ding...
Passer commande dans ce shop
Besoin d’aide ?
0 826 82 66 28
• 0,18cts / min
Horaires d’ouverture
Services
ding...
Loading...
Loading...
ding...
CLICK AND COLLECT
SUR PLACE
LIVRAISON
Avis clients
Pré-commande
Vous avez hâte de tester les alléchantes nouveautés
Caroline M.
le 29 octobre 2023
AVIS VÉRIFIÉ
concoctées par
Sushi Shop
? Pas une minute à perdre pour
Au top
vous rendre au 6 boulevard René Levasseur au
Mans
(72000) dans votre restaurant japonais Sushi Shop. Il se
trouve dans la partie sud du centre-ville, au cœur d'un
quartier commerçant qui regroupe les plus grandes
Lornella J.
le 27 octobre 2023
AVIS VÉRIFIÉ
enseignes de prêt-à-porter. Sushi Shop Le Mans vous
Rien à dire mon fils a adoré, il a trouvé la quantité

:::::

* PROBLEM DESCRIPTION
Take the line with "Lornella J." and every line after it in the data, and please reproduce them exactly, leaving out all other lines.

* EXERCISE RESULT
Lornella J.
le 27 octobre 2023
AVIS VÉRIFIÉ
enseignes de prêt-à-porter. Sushi Shop Le Mans vous
Rien à dire mon fils a adoré, il a trouvé la quantité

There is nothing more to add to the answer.